Posłanki krytykują prezydenta Nawrockiego za hipokryzję PiS

Opublikowane przez: Joanna Gilewski

W programie „Fakty po Faktach” posłanka Dorota Łoboda z Koalicji Obywatelskiej wyraziła zdecydowaną krytykę wobec oświadczenia prezydenta Karola Nawrockiego, które dotyczyło rozporządzenia ministra Waldemara Żurka w sprawie wyznaczania sędziów do składów sądowych. Wypowiedzi te, wygłoszone 3 października 2025 roku, wpisują się w rosnącą falę krytyki rządu za jego politykę sądowniczą. Łoboda nie szczędziła słów, określając działania Prawa i Sprawiedliwości jako przykład „teatru politycznego”, co sugeruje, że podejmowane decyzje mają jedynie pozorować reformy, a nie wprowadzać rzeczywiste zmiany.
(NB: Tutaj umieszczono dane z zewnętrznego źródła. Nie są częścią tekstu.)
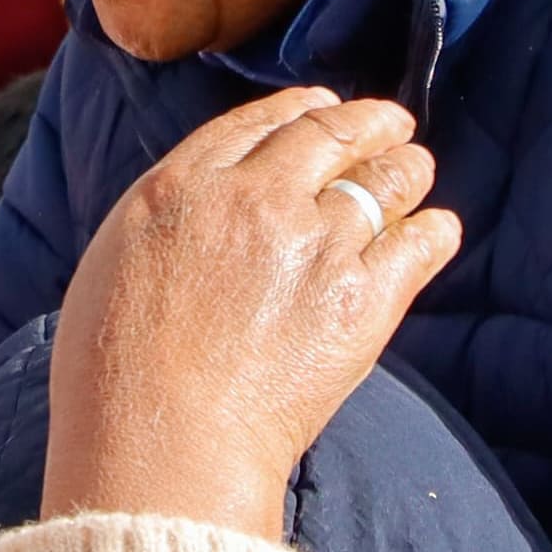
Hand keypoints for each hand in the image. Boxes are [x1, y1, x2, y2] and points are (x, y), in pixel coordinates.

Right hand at [41, 85, 459, 536]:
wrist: (162, 444)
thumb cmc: (114, 373)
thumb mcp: (115, 262)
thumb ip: (170, 218)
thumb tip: (208, 206)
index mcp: (185, 186)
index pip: (261, 122)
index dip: (303, 110)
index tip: (325, 107)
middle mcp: (256, 199)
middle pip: (332, 136)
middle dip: (370, 124)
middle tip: (393, 123)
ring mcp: (316, 246)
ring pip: (386, 181)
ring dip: (407, 168)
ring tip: (417, 169)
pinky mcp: (363, 301)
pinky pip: (420, 245)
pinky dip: (434, 231)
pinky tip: (437, 230)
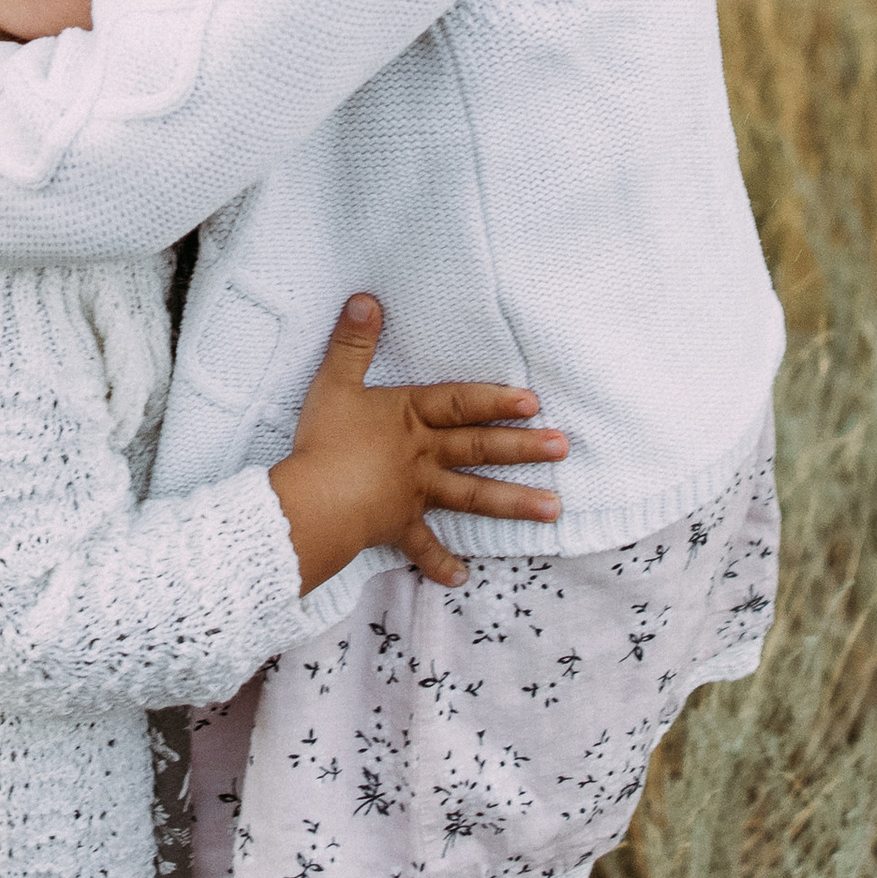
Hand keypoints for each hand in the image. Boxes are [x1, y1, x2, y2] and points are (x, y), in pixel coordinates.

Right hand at [268, 295, 563, 595]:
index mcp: (409, 418)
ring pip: (472, 496)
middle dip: (523, 448)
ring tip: (553, 511)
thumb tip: (366, 299)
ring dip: (513, 503)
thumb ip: (352, 342)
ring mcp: (415, 493)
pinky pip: (423, 546)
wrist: (313, 502)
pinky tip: (462, 578)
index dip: (495, 401)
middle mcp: (423, 455)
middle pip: (479, 449)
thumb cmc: (324, 441)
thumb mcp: (335, 384)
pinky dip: (441, 563)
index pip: (460, 404)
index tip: (533, 403)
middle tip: (564, 448)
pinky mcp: (398, 526)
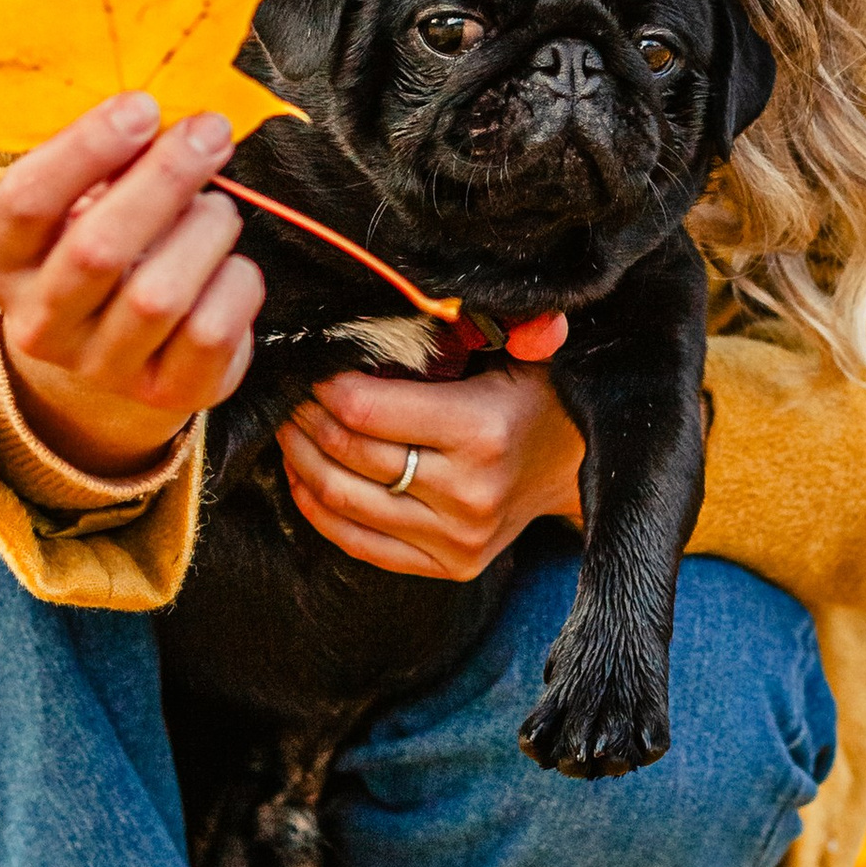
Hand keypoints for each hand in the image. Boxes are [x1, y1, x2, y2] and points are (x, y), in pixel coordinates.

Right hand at [0, 96, 264, 480]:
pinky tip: (229, 264)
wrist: (113, 352)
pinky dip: (236, 281)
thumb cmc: (99, 246)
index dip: (84, 149)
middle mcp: (38, 325)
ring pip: (158, 295)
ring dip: (203, 231)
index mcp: (0, 263)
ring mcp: (100, 368)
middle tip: (209, 132)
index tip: (142, 106)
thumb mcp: (78, 204)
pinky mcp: (166, 394)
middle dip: (162, 180)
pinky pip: (211, 332)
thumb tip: (164, 119)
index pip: (24, 203)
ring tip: (216, 208)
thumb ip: (106, 164)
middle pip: (96, 250)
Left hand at [279, 337, 581, 580]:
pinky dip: (318, 508)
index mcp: (482, 429)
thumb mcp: (522, 352)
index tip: (311, 364)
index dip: (324, 386)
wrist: (577, 469)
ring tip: (291, 427)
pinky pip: (359, 543)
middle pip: (348, 453)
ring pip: (343, 500)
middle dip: (305, 418)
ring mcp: (457, 538)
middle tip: (288, 392)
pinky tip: (304, 475)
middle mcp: (469, 492)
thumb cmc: (535, 397)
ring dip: (301, 460)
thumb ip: (503, 324)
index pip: (366, 410)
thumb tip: (471, 299)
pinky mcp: (449, 566)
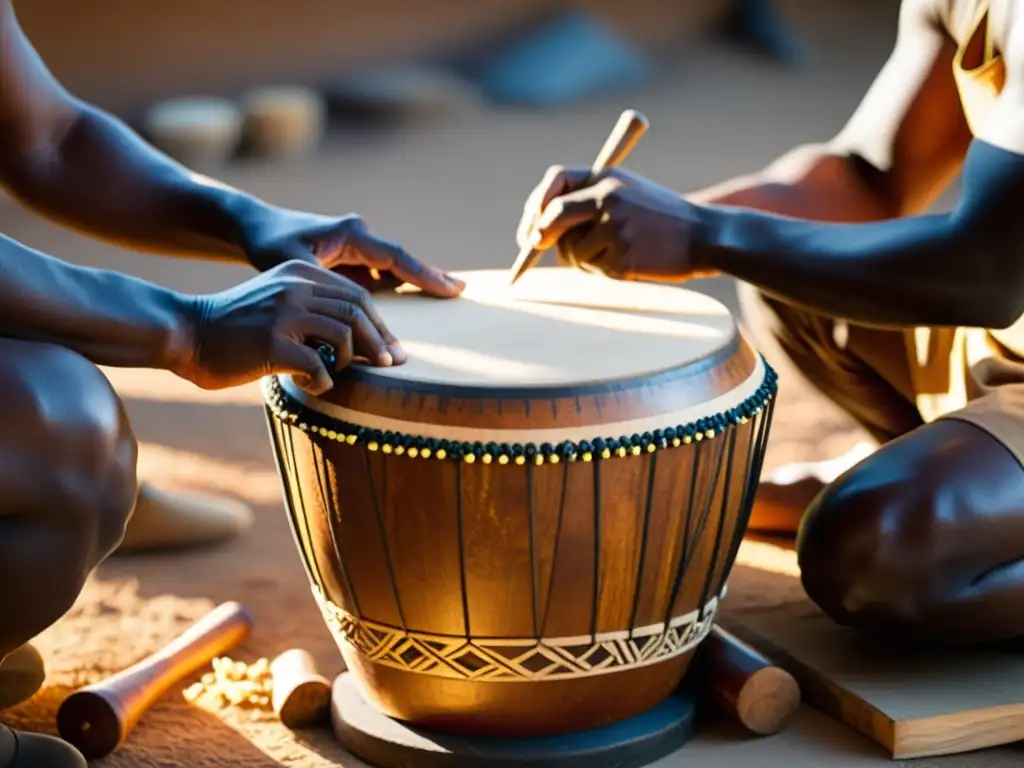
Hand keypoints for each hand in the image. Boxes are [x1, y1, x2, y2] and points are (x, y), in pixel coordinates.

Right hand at [179, 260, 407, 393]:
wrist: (184, 332)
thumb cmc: (235, 327)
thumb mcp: (278, 301)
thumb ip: (313, 310)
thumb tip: (361, 340)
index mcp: (299, 272)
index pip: (357, 295)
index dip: (381, 325)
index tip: (392, 349)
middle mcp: (294, 287)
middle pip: (357, 312)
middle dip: (380, 342)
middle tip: (390, 365)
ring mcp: (283, 314)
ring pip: (344, 336)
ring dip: (350, 361)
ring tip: (334, 372)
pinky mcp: (271, 344)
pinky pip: (318, 366)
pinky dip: (323, 381)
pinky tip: (310, 385)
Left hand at [246, 210, 465, 297]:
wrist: (252, 229)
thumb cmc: (267, 246)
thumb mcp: (289, 265)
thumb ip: (320, 285)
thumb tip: (344, 308)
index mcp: (350, 235)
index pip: (396, 257)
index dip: (424, 274)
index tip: (453, 287)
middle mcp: (358, 237)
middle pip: (401, 261)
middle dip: (429, 277)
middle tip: (461, 291)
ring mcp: (355, 247)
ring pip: (391, 269)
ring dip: (413, 283)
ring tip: (445, 296)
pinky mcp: (349, 258)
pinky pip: (377, 275)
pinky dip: (393, 288)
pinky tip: (412, 302)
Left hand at [516, 165, 714, 281]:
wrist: (703, 235)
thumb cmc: (660, 215)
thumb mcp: (626, 191)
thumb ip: (587, 200)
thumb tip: (537, 229)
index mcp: (607, 177)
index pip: (556, 179)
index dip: (536, 203)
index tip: (530, 223)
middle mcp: (609, 199)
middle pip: (554, 218)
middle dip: (540, 237)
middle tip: (533, 247)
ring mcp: (616, 229)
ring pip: (572, 251)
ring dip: (581, 258)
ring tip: (613, 251)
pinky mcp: (623, 258)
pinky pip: (593, 270)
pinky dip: (602, 270)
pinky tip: (628, 261)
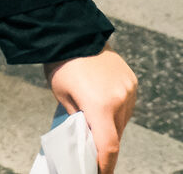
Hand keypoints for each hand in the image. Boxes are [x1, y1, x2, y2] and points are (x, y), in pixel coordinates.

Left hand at [44, 44, 136, 173]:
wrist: (72, 33)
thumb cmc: (61, 64)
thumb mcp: (62, 96)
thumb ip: (78, 118)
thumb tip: (86, 135)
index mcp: (100, 106)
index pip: (109, 146)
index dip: (105, 164)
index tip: (100, 172)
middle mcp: (120, 99)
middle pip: (116, 133)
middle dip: (105, 143)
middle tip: (92, 150)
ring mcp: (129, 90)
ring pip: (123, 119)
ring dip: (111, 125)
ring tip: (95, 124)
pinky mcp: (131, 81)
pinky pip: (126, 104)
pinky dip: (116, 110)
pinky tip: (103, 107)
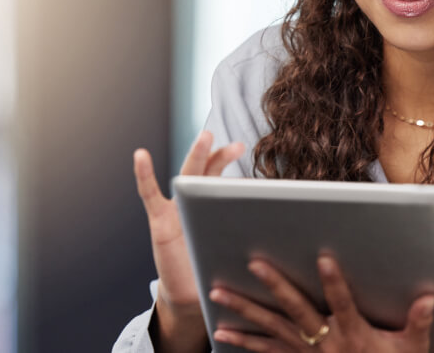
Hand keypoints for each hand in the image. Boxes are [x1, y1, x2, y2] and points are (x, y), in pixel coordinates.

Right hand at [134, 131, 244, 352]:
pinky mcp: (160, 222)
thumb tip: (292, 228)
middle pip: (210, 172)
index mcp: (217, 207)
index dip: (237, 168)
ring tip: (206, 137)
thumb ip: (255, 233)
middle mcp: (198, 202)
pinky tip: (141, 155)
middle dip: (221, 156)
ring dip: (197, 155)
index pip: (227, 180)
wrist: (192, 295)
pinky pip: (150, 194)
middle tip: (237, 145)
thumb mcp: (240, 248)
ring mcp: (177, 209)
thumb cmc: (219, 268)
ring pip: (187, 177)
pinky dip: (144, 174)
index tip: (249, 152)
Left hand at [209, 255, 433, 352]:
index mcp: (354, 335)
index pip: (343, 304)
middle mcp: (326, 343)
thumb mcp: (412, 350)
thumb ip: (418, 322)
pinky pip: (266, 352)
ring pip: (271, 328)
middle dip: (275, 286)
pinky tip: (222, 332)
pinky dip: (244, 342)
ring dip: (244, 310)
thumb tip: (429, 296)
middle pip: (296, 311)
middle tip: (255, 263)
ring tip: (218, 293)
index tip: (325, 258)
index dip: (335, 282)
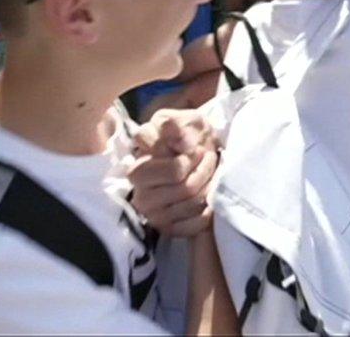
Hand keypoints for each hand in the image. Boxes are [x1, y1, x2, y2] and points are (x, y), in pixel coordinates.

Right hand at [128, 109, 218, 236]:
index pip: (176, 170)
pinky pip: (198, 223)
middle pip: (187, 188)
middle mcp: (141, 197)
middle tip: (210, 158)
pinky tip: (210, 195)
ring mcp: (154, 216)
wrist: (196, 153)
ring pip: (195, 203)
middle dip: (205, 171)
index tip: (196, 147)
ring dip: (211, 185)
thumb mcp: (181, 120)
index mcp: (137, 171)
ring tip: (213, 172)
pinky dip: (210, 208)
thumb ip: (174, 125)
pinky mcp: (170, 230)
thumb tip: (181, 141)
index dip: (193, 157)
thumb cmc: (187, 136)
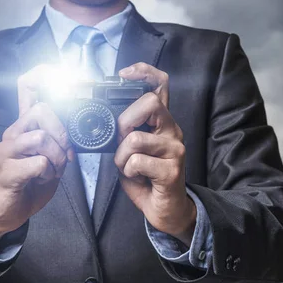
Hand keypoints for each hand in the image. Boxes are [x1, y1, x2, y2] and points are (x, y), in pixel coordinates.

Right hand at [0, 65, 73, 244]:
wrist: (10, 211)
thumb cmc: (31, 183)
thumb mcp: (52, 159)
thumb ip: (60, 142)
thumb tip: (76, 132)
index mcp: (25, 127)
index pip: (28, 89)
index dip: (43, 76)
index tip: (65, 78)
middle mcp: (13, 133)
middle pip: (41, 111)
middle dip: (61, 134)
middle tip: (64, 154)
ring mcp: (7, 150)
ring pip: (41, 138)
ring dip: (56, 157)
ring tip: (53, 170)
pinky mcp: (7, 170)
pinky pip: (38, 163)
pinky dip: (48, 173)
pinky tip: (42, 180)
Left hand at [116, 63, 196, 245]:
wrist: (166, 210)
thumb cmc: (147, 179)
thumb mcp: (132, 150)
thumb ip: (124, 132)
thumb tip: (107, 122)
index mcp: (161, 123)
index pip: (160, 85)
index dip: (143, 72)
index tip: (124, 74)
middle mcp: (172, 131)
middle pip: (150, 103)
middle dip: (125, 121)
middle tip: (121, 141)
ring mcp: (175, 149)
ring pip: (135, 138)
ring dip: (121, 157)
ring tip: (128, 168)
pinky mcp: (172, 169)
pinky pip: (137, 161)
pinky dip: (128, 171)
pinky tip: (137, 178)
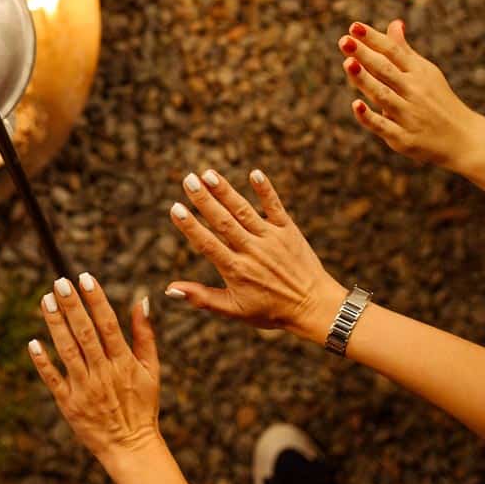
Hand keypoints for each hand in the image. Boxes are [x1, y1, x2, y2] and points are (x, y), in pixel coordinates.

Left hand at [28, 273, 161, 465]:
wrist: (131, 446)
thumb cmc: (142, 405)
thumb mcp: (152, 369)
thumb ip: (145, 334)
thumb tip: (142, 300)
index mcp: (124, 362)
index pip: (108, 325)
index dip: (96, 300)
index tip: (85, 278)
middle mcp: (104, 373)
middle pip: (85, 334)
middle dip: (72, 306)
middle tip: (60, 282)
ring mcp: (85, 389)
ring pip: (68, 352)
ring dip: (56, 325)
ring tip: (46, 300)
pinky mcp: (69, 404)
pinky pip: (53, 380)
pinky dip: (43, 362)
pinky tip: (33, 342)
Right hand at [165, 170, 345, 344]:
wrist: (315, 307)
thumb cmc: (271, 311)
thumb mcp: (234, 310)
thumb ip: (201, 298)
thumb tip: (169, 290)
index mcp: (236, 270)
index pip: (208, 244)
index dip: (191, 226)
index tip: (175, 208)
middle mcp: (253, 251)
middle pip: (224, 221)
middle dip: (204, 200)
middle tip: (188, 180)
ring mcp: (271, 238)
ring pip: (244, 210)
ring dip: (226, 191)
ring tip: (208, 174)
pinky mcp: (288, 230)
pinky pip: (275, 206)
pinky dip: (265, 190)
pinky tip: (254, 173)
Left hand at [338, 19, 484, 168]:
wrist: (464, 139)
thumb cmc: (438, 101)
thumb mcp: (426, 74)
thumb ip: (404, 51)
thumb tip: (394, 23)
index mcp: (419, 73)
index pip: (394, 52)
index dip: (374, 39)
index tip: (354, 26)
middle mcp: (414, 92)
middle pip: (386, 70)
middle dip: (365, 55)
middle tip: (344, 40)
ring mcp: (409, 115)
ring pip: (383, 95)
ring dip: (365, 80)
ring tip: (348, 63)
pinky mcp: (403, 138)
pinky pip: (383, 126)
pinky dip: (369, 117)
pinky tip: (356, 104)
  • Dorota Łoboda z Koalicji Obywatelskiej krytykuje prezydenta Nawrockiego.
  • Oświadczenie Nawrockiego dotyczy rozporządzenia ministra Żurka o wyznaczaniu sędziów.
  • Posłanka określiła działania PiS jako 'teatr polityczny' i hipokryzję.
  • Reprezentanci PiS bronią swoich działań jako zgodnych z prawem.
  • Krytyka Łobody wpisuje się w szerszą debatę o reformie sądownictwa w Polsce.

Krytyka prezydenta Nawrockiego

Dorota Łoboda skrytykowała prezydenta Nawrockiego za jego oświadczenie dotyczące rozporządzenia ministra Żurka, które reguluje proces wyznaczania sędziów do składów sądowych. Posłanka podkreśliła, że działania PiS, związane z tym zagadnieniem, są jedynie iluzją rzeczywistych reform. Jej słowa wskazywały na to, że rządowe decyzje są w istocie pozorowane i nie prowadzą do poprawy sytuacji w polskim sądownictwie. Łoboda stwierdziła, że zamiast wprowadzać zmiany, które mogłyby realnie wpłynąć na funkcjonowanie wymiaru sprawiedliwości, PiS podejmuje działania, które mają na celu jedynie utrzymanie władzy.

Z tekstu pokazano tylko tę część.